Un adelante con un Gobierno presidido por José Luís Rodríguez Zapatero que se enfrentó, desde antes de iniciar la andadura, con un nuevo “sindicato del crimen” dispuesto a sacarle a patadas de su cargo al precio que fuera. Y ¿cuál fue ese precio? Pues, entre otros, volver a dar alas a la ultraderecha mediante maniobras basadas en la conspiranoia, los Peones Negros, hasta reavivar la reacción más visceral contra la ley del matrimonio igualitario. También, que no se nos olvide, recoger firmas contra el nuevo Estatuto de Autonomía de Cataluña buscando en su preámbulo, uno sin valor jurídico, las vueltas para destruir lo que el presidente leonés y los políticos catalanes habían logrado mediante el diálogo y el acuerdo. De estos lodos, y de una CiU que quiso escapar de la corrupción y los recortes mediante la fraseología independentista, vinieron los barros que ahora estamos intentando limpiar.

A José María Aznar y a Mariano Rajoy se les hizo una oposición dura, con la diferencia de que estaba basada en hechos reales y no en intoxicaciones. Las reformas laborales, la Guerra de Irak, los recortes o la corrupción provocaron el descontento de muchas personas, que llegaron a plantear nuevas opciones políticas e incluso un proceso constituyente frente al descalabro social y la crisis de representación. Eran temas reales a los que se contestó, de manera acertada o errónea, pero basándose en la realidad de que las decisiones se tomaban mediante las urnas y no mediante los conciliábulos. Mientras que los que gritaban lo de “Zapatero, vete con tu abuelo” lo hicieron sin mayores problemas, los que se opusieron a los despidos, los desahucios o los sobres fueron breados a multas y a hostias.

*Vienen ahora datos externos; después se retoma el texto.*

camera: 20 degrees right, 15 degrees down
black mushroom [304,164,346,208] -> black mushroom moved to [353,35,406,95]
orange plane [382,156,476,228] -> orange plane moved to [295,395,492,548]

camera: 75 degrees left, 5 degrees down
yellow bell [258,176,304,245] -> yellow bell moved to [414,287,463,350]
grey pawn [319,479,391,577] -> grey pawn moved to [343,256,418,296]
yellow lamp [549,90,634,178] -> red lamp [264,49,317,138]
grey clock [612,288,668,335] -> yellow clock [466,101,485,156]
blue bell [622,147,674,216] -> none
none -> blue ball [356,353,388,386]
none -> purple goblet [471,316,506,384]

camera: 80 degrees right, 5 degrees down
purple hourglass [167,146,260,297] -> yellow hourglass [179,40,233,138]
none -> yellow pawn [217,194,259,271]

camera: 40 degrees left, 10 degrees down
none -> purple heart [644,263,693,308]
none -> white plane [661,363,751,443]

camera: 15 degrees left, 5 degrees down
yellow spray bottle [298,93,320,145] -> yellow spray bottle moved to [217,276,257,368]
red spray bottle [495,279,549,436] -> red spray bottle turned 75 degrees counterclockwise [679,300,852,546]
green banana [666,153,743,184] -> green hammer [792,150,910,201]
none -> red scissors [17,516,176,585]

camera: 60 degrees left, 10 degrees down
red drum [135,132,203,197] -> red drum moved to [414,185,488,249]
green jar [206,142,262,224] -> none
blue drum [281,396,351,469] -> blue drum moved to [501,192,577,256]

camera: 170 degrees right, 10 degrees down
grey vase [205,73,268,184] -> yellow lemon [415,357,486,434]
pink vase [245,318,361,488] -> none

Pablo Casado, en el fondo, no ha inventado nada, dejándose mecer entre tímidos intentos de construir una derecha diferente y la pesada tradición del aznarismo, hoy actualizada por Ayuso, Abascal y, no lo olvidemos, el impaciente, torpe y ambicioso Albert Rivera. Una tradición que marca que, cuando las urnas no votan lo que tú quieres, hay que descalificar de todas las formas y modos al Gobierno, inventarse los delitos que comete, machacar con que quiere destruir España y, en último término, considerarlo ilegítimo, esto es, susceptible de ser derribado de la forma que sea. Y eso sí que es internarse en un callejón estrecho, difícil y sin salida.

Cuando educas a tus votantes en la consigna de que Sánchez está conchabado con los independentistas para buscar un “cambio de régimen”, lo que estás haciendo es, además de mentir, azuzar un conflicto que va a perjudicar a España para intentar sacar réditos electorales del mismo. Casado no se cree lo que dice, ya que si así fuera debería inmediatamente denunciar el supuesto complot en los tribunales, un Poder Judicial del que mantiene secuestrado la renovación de su Consejo General simple y llanamente porque le da la gana, uno que suele ser favorable a la derecha en casi todas sus decisiones. El problema no es que Casado mienta en un tema tan grave, el problema es que muchos de sus votantes, no digamos ya los afines a Vox, se lo creen. Y luego vete tú a explicarles que todo se trata de una sobreactuación de un carácter tan mezquino como electoral.

Muchos, por época, edad y necesidades sociales, ni votamos a Rubalcaba ni estuvimos en sintonía con su forma de entender el progresismo. Pero justo es reconocerle, a los dos años de su fallecimiento, que tuvo la serenidad y la valentía de sentarse a discutir en una mesa con aquellos que confrontaron su proyecto, mientras que otros que hoy le homenajean tuvieron la ceguera, una que les costó cara, de desprestigiarlos. Sería deseable tomar hoy su ejemplo para los dos años que nos esperan, unos donde la fuerza de la razón y la palabra se va a enfrentar con la seducción de la intoxicación y la mentira.